This has just begun happening to me, and the printer is new. The jobs are not big – about 1 hour print time. Stops at random points during a print. On the plus side, the heaters shut off when this happens.
The printer is a Mini 1, with no LCD display or anything else on board that’s normal from this half of the decade, but it was a leftover on deep sale at Microcenter.
Possible causes would be:
[]the computer is going to sleep by way of a power setting timer (not the case, here)
[]the USB port is being disabled by way of a power setting timer (not the case here)
[*]lousy USB cable (seems to have been the problem here)
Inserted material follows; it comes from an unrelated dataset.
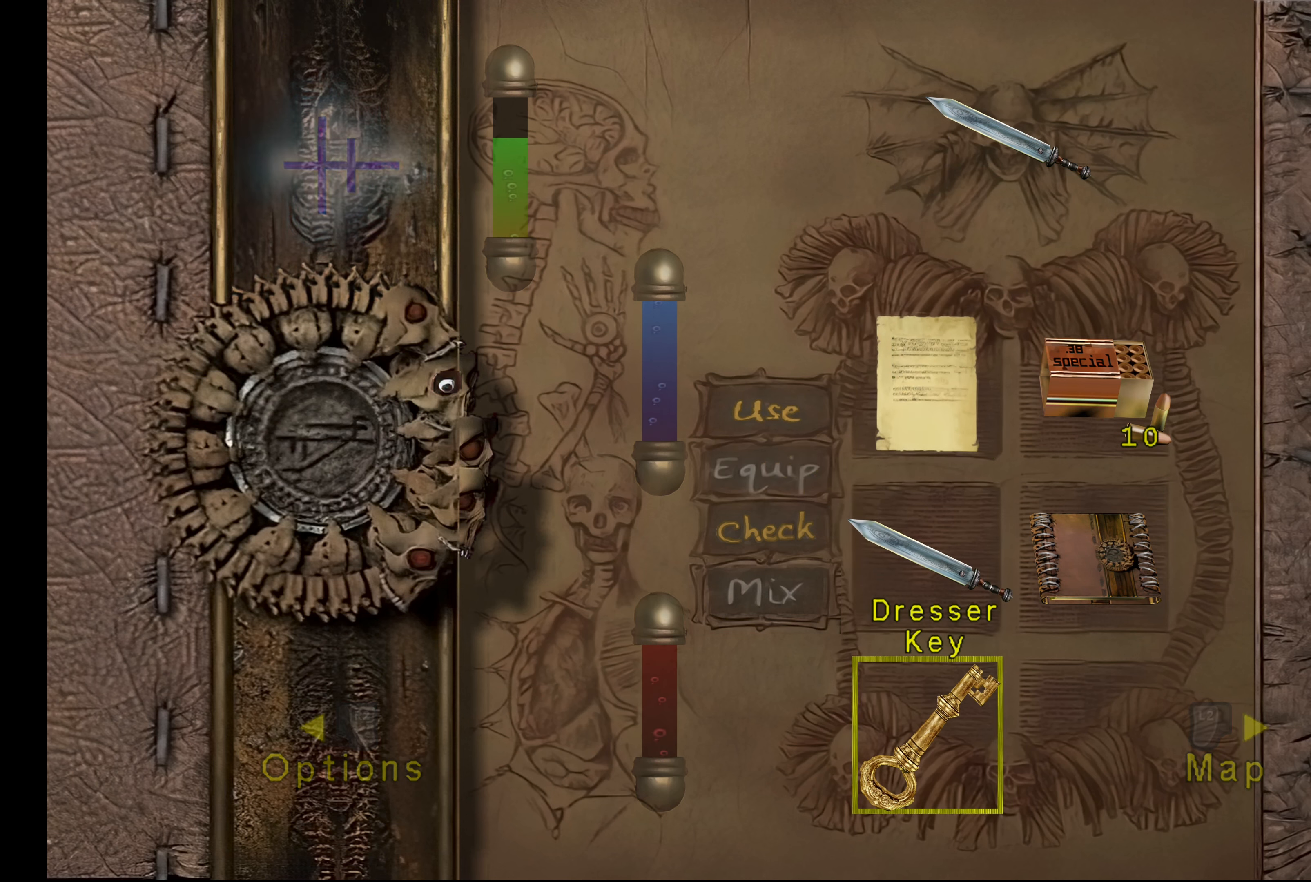
{"dt_ms": 500, "buttons": [], "left_stick": "center", "events": []}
A typical cause with other printers is the USB port glitches after the print job loads, usually when the computer goes to sleep or just at random. The odd packet sends the processor off into the weeds, although any decent firmware programmer will protect against this. The way to deal with that is to disconnect the USB cable as soon as the job loads, or use an SD card, or use wifi.
This printer does not have an SD card slot, which is just weird. I now see that people seem to accept this pathetic situation, and use a Pi with Octoprint to work around it. Sounds great, but what a bummer buying a printer that wasn’t finished, and having to spend time completing it.
Of course, I tried disconnecting the USB after the print started, assuming that the job must be loaded into local memory, so there would be no way for the computer to send over a glitch. The job halted similarly to the random stoppages.
This meant that the job had not been not loaded onto the printer, but apparently requires a constant connection, which means that the job is streamed over gradually in real time.
Really? Are the designers mad? How much more would a bit of flash or RAM have cost?
I had been using the supplied USB cable, but just changed to a short one with gold plated connectors. The print went all the way for the first time out of several attempts. We’ll see about the future, but it seems likely that the USB cable that comes with the printer is crap.
Upshot: If you’re sure your computer stays up the whole time, then try a new cable.